TASK TO COMPLETE:
Identify each line in the records below that contains the word "text", and copy it.

· · ·

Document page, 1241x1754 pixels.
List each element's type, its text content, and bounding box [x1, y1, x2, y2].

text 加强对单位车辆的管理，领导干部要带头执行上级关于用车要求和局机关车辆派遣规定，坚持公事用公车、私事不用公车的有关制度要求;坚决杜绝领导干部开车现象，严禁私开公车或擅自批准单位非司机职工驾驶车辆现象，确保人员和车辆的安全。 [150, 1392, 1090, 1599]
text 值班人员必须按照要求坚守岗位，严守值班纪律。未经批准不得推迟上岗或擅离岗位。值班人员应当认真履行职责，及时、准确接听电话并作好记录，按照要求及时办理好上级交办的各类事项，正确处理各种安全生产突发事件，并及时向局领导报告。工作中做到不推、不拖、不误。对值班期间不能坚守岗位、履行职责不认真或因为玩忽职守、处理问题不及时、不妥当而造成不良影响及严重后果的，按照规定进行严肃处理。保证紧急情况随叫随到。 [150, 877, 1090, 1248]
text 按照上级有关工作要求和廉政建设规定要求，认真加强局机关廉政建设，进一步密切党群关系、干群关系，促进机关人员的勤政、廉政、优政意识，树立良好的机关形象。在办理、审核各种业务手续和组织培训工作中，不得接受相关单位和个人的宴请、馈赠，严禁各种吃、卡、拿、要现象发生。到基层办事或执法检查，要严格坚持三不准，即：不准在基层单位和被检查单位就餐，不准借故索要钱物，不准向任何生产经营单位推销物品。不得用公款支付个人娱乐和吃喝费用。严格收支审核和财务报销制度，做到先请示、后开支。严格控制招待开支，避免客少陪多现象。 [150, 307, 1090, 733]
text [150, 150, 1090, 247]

· · ·

WRITTEN SOLUTION:
List each element's type, its text content, and bounding box [x1, y1, x2, y2].
text 加强对单位车辆的管理，领导干部要带头执行上级关于用车要求和局机关车辆派遣规定，坚持公事用公车、私事不用公车的有关制度要求;坚决杜绝领导干部开车现象，严禁私开公车或擅自批准单位非司机职工驾驶车辆现象，确保人员和车辆的安全。 [150, 1392, 1090, 1599]
text 值班人员必须按照要求坚守岗位，严守值班纪律。未经批准不得推迟上岗或擅离岗位。值班人员应当认真履行职责，及时、准确接听电话并作好记录，按照要求及时办理好上级交办的各类事项，正确处理各种安全生产突发事件，并及时向局领导报告。工作中做到不推、不拖、不误。对值班期间不能坚守岗位、履行职责不认真或因为玩忽职守、处理问题不及时、不妥当而造成不良影响及严重后果的，按照规定进行严肃处理。保证紧急情况随叫随到。 [150, 877, 1090, 1248]
text 按照上级有关工作要求和廉政建设规定要求，认真加强局机关廉政建设，进一步密切党群关系、干群关系，促进机关人员的勤政、廉政、优政意识，树立良好的机关形象。在办理、审核各种业务手续和组织培训工作中，不得接受相关单位和个人的宴请、馈赠，严禁各种吃、卡、拿、要现象发生。到基层办事或执法检查，要严格坚持三不准，即：不准在基层单位和被检查单位就餐，不准借故索要钱物，不准向任何生产经营单位推销物品。不得用公款支付个人娱乐和吃喝费用。严格收支审核和财务报销制度，做到先请示、后开支。严格控制招待开支，避免客少陪多现象。 [150, 307, 1090, 733]
text [150, 150, 1090, 247]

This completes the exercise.